Being Right: Historical President

Being Right: Historical President

Ryan Holliday

If President Obama wants to create jobs and allow our fragile economy to return to prosperity then he should learn from history and not raise taxes or keep spending money we do not have. Al­lowing the Bush tax cuts to expire for those making $250,000 or more is one of the more damaging moves he could make. Higher taxes on this group, along with other tax increases such as capital gains tax and the estate tax, will stifle job creation and hope of a sustained economic recovery.

The top two marginal tax rates would rise from 33 and 35 percent to 36 and 39.5 percent, respectively. Although it may appear that increasing taxes would be followed by an increase in rev­enue, history proves that is not the case.

There are numerous examples throughout the last century that show the beneficial influence of tax cuts. Calvin Coolidge dropped the top income tax rate from 77 percent, which was set in 1918, all the way down to 25 percent by 1925. As a result, total tax revenues rose from 719 million dollars in 1921 to 1.164 billion dollars in 1928 and the economy prospered. These same positive results from tax cuts have been experienced under the Kennedy, Reagan and Bush administrations.

Negative effects from tax increases have been seen as well. Clinton’s tax increases in 1993 sup­pressed economic growth. However, he did reduce the capital gains tax to 20 percent from 28 per­cent, which helped the economy prosper in the 90s. In 1936, FDR increased taxes at the expense of the economy. His attempt to finance his excessive programs caused the economy to take another downturn in 1927.

A tax increase on the high earners, some of whom report their business income on their personal tax return, will result in less capital available to invest in new or existing companies. The statement, proposed by Ms. Pelosi, that only three percent of small businesses would be hurt by the expiring tax cuts is extremely misleading. The IRS data used to determine this three percent counts any in­dividual with business income reported as a small business. If you sell a product on eBay and report it as your income, you are now a small business. The true numbers are clear. According to the same IRS data, 48 percent of the income of sole proprietorships, partnerships and S corporations reported on tax returns went to individuals with incomes above $200,000 in 2007. This means that the tax on small business income is being raised since it is taxed as household income. In reality we will lose real jobs which will further shake confidence in the economy.

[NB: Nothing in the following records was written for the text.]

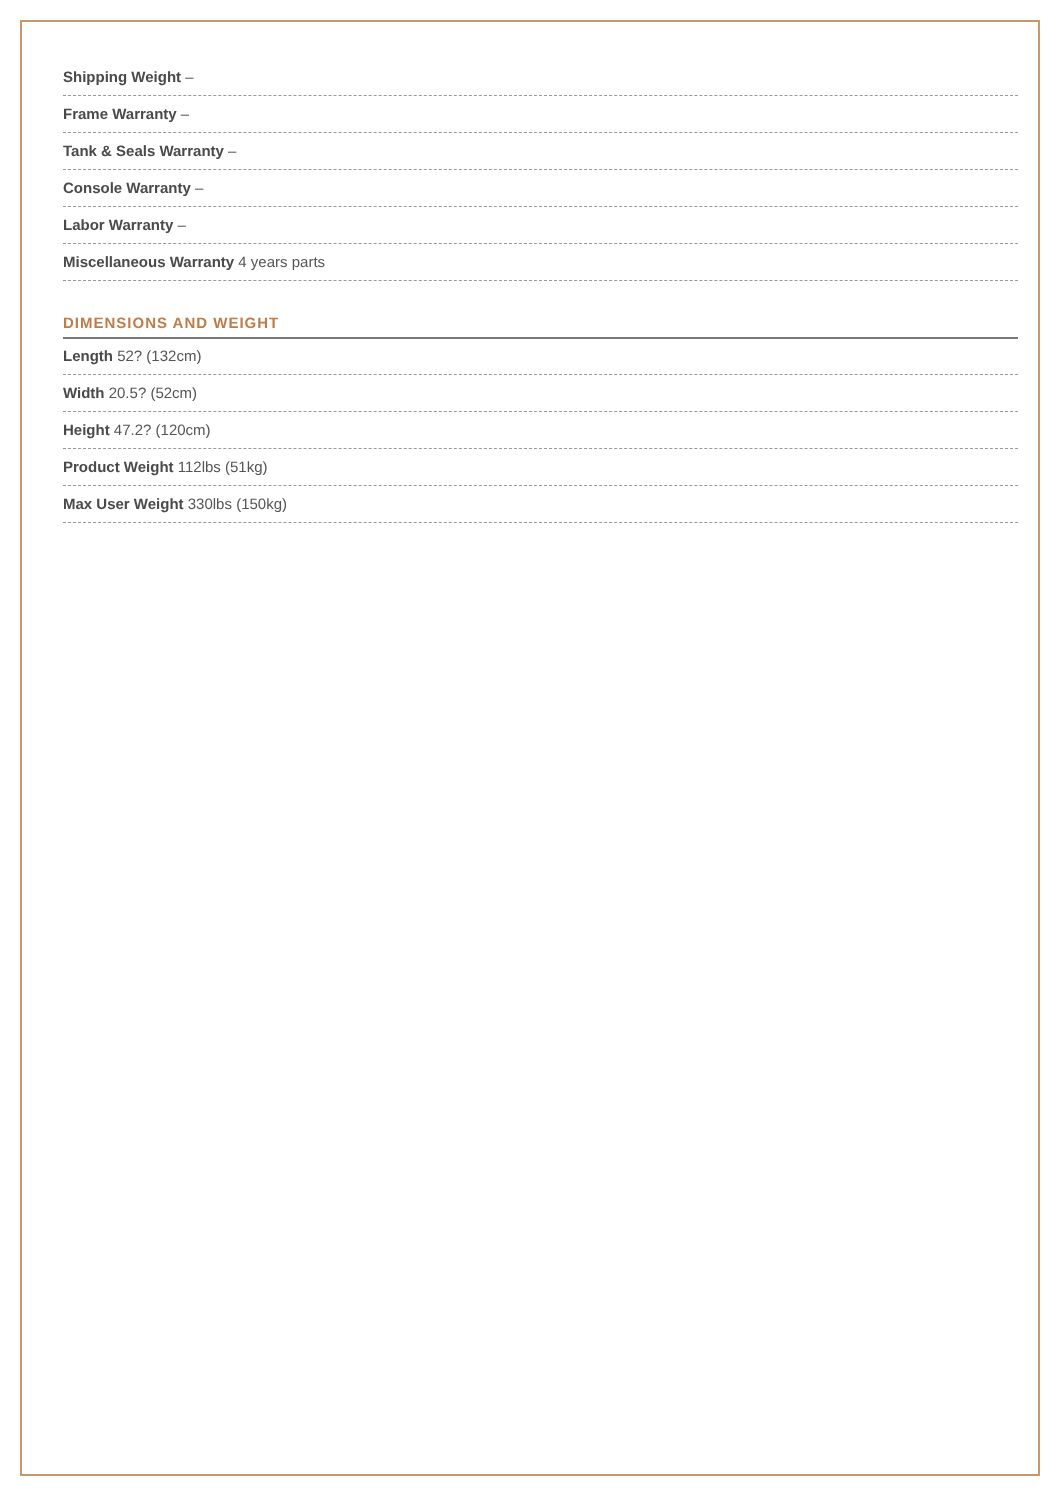Shipping Weight –
Frame Warranty –
Tank & Seals Warranty –
Console Warranty –
Labor Warranty –
Miscellaneous Warranty 4 years parts
DIMENSIONS AND WEIGHT
Length 52? (132cm)
Width 20.5? (52cm)
Height 47.2? (120cm)
Product Weight 112lbs (51kg)
Max User Weight 330lbs (150kg)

Businesses are now not only uncertain about the tax rates, but also the impact of Obamacare on their business, along with the economy in general. Uncertainty leads to businesses holding onto their cash, not investing and hesitating to hire new employees. All of these things hurt the economy. There needs to be less uncertainty. Maintaining the Bush tax cuts for all, while a small step, is a step in the right direction. An increase in confidence will help businesses expand and result in an upswing in the economy. If Obama really believes that small business is the engine of our economy then he should do more to support it. The anticipation of tax increases has perhaps shifted income and production that would have occurred in 2011 into 2010. I believe, as does notable economist Arthur Laffer, that this shift could be one reason why the economy in 2010 has appeared to be in a state of recovery. When January 1 rolls around, it is possible that the economy will veer off the path of recovery and potentially enter into a double dip recession. Whether this will happen remains to be seen, but in the meantime, it contributes to the uncertainty that exists.

Allowing the tax cuts to expire will not aid in reducing the deficit, as many supporters may believe. The Obama and previous Bush Administration have proven that they will spend regardless of the long-term damage it inflicts. Spending by a government that does not abide by its Constitu­tional limits and spends uncontrollably is the reason we face a large deficit and debt burden. This spending needs to be tamed. The effects of this can be beneficial if combined with tax cuts. Presi­dent Coolidge, with advice from Andrew Mellon, cut spending by 50 percent and top tax rates by 45 percent, lifting the economy out of a depression in the early twenties and moving the U.S. into the Roaring Twenties. Everyone would feel the impact of spending cuts and they would be painful, but they are necessary for the United States to return to prosperity. Imagine the pain if we keep spending beyond our means. We have to change course. Congress and the President should look to the policies of Coolidge for inspiration rather than failed examples of their plan.